Según el caso, un plan puede incluir ejercicio terapéutico progresivo, educación sobre manejo de cargas y seguimiento de la respuesta al entrenamiento. Si existen datos que sugieran una lesión estructural relevante, el médico puede indicar estudios complementarios. La tecnología clínica tiene valor cuando responde una pregunta concreta y cambia una decisión, no cuando se usa como sustituto de una evaluación completa.

El ruido de una rodilla puede llamar tu atención, pero no tiene por qué definir tus límites. Escucha también lo que importa: dolor, función, seguridad y confianza al moverte. Con una progresión bien diseñada, muchas personas vuelven a entrenar, trabajar y vivir activamente sin tener que esperar a que su rodilla deje de sonar.

Referencias

Lo, G. H., Strayhorn, M. T., Driban, J. B., Price, L. L., Eaton, C. B., & McAlindon, T. E. (2018). Subjective crepitus as a risk factor for incident symptomatic knee osteoarthritis: Data from the Osteoarthritis Initiative. Arthritis Care & Research, 70(1), 53-60.

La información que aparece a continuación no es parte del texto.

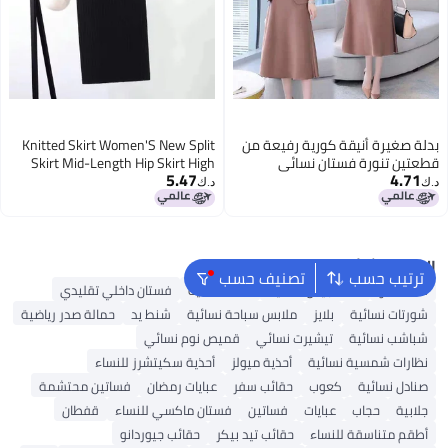
بدلة صغيرة أنيقة كورية رفيعة من
Knitted Skirt Women'S New Split
قطعتين تنورة فستان نسائي
Skirt Mid-Length Hip Skirt High
5.47
4.71
Waist One-Step Skirt Long Skirt
د.ك‏
د.ك‏
البحث الشائع
ترتيب حسب
تصنيف حسب
شنط ألدو
شنط جيس نسائية
شنط نسائية
فستان داخلي تقليدي
شورتات نسائية
بلايز
ملابس سباحة نسائية
شنط يد
حمالة صدر رياضية
شباشب نسائية
تيشيرت نسائي
قميص نوم نسائي
نظارات شمسية نسائية
أحذية ميولز
أحذية سكيتشرز للنساء
صنادل نسائية
كعوب
حقائب سفر
عبايات رمضان
فساتين محتشمة
جلابية
حجاب
عبايات
فساتين
فستان ماكسي للنساء
قفطان
أطقم متناسقة للنساء
حقائب تيد بيكر
حقائب جيوردانو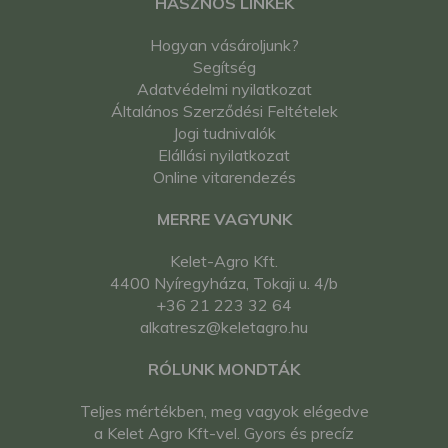
HASZNOS LINKEK
Hogyan vásároljunk?
Segítség
Adatvédelmi nyilatkozat
Általános Szerződési Feltételek
Jogi tudnivalók
Elállási nyilatkozat
Online vitarendezés
MERRE VAGYUNK
Kelet-Agro Kft.
4400 Nyíregyháza, Tokaji u. 4/b
+36 21 223 32 64
alkatresz@keletagro.hu
RÓLUNK MONDTÁK
Teljes mértékben, meg vagyok elégedve
a Kelet Agro Kft-vel. Gyors és precíz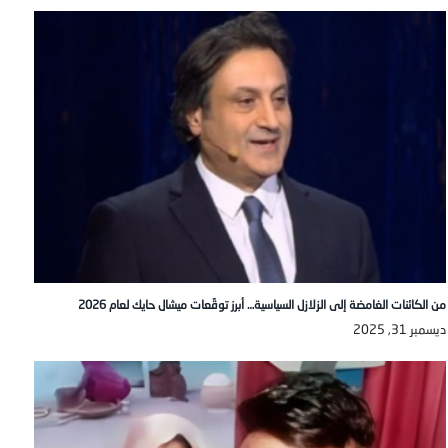
من الكائنات الغامضة إلى الزلازل السياسية… أبرز توقّعات ميشال حايك لعام 2026
ديسمبر 31, 2025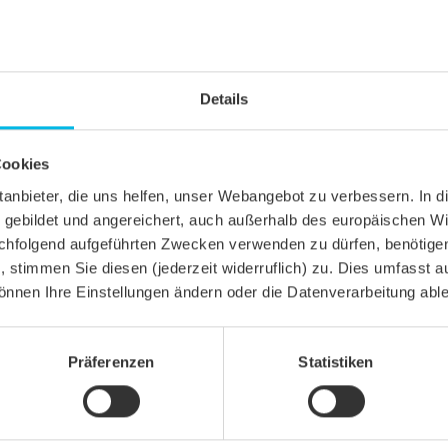
Details
Cookies
ittanbieter, die uns helfen, unser Webangebot zu verbessern. 
gebildet und angereichert, auch außerhalb des europäischen Wi
hfolgend aufgeführten Zwecken verwenden zu dürfen, benötigen 
n, stimmen Sie diesen (jederzeit widerruflich) zu. Dies umfasst a
önnen Ihre Einstellungen ändern oder die Datenverarbeitung abl
Präferenzen
Statistiken
ola marsigliese a doppia conca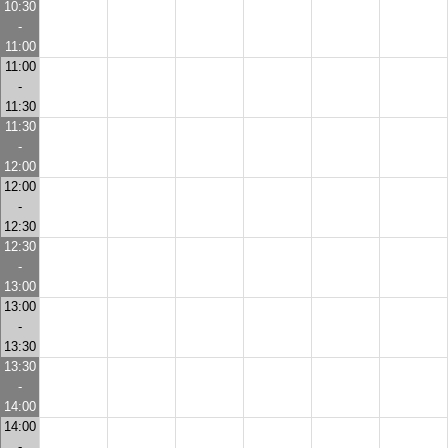
10:30
-
11:00
11:00
-
11:30
11:30
-
12:00
12:00
-
12:30
12:30
-
13:00
13:00
-
13:30
13:30
-
14:00
14:00
-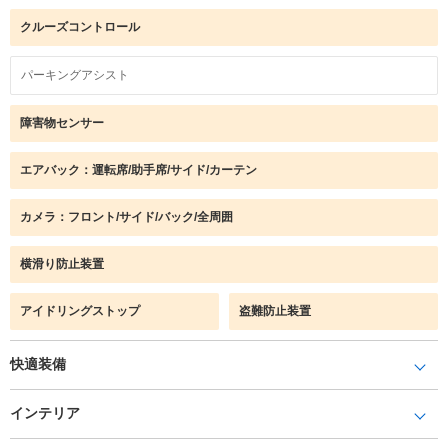
クルーズコントロール
パーキングアシスト
障害物センサー
エアバック：運転席/助手席/サイド/カーテン
カメラ：フロント/サイド/バック/全周囲
横滑り防止装置
アイドリングストップ
盗難防止装置
快適装備
インテリア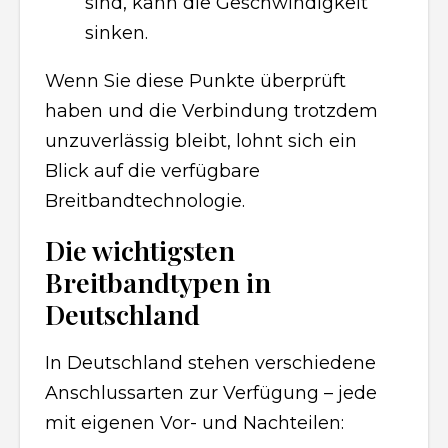
sind, kann die Geschwindigkeit
sinken.
Wenn Sie diese Punkte überprüft
haben und die Verbindung trotzdem
unzuverlässig bleibt, lohnt sich ein
Blick auf die verfügbare
Breitbandtechnologie.
Die wichtigsten
Breitbandtypen in
Deutschland
In Deutschland stehen verschiedene
Anschlussarten zur Verfügung – jede
mit eigenen Vor- und Nachteilen: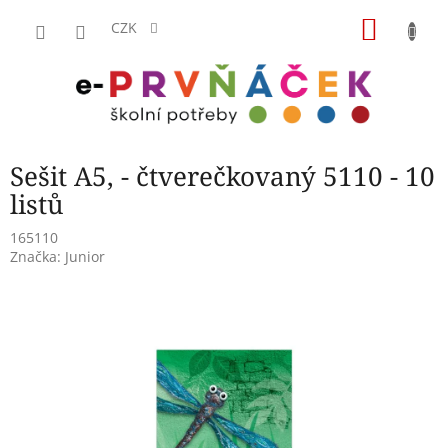
Přejít
NÁKU
na
CZK
obsah
KOŠÍK
Sešit A5, - čtverečkovaný 5110 - 10
listů
165110
Značka:
Junior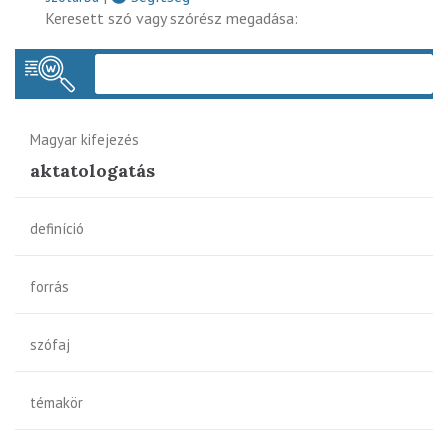
Keresett szó vagy szórész megadása:
Keres
Magyar kifejezés
aktatologatás
definíció
forrás
szófaj
témakör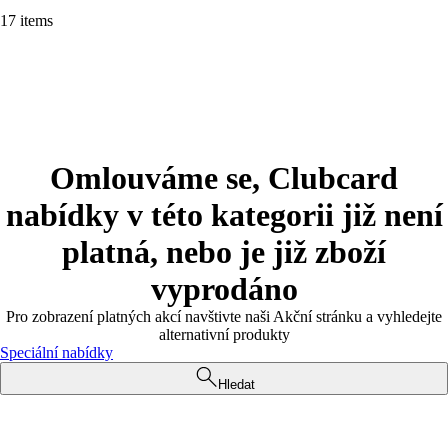
17 items
Omlouváme se, Clubcard
nabídky v této kategorii již není
platná, nebo je již zboží
vyprodáno
Pro zobrazení platných akcí navštivte naši Akční stránku a vyhledejte
alternativní produkty
Speciální nabídky
Hledat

Willy, R. W., Hoglund, L. T., Barton, C. J., Bolgla, L. A., Scalzitti, D. A., Logerstedt, D. S., Lynch, A. D., & McDonough, C. M. (2019). Patellofemoral pain: Clinical practice guidelines linked to the International Classification of Functioning, Disability and Health. Journal of Orthopaedic & Sports Physical Therapy, 49(9), CPG1-CPG95.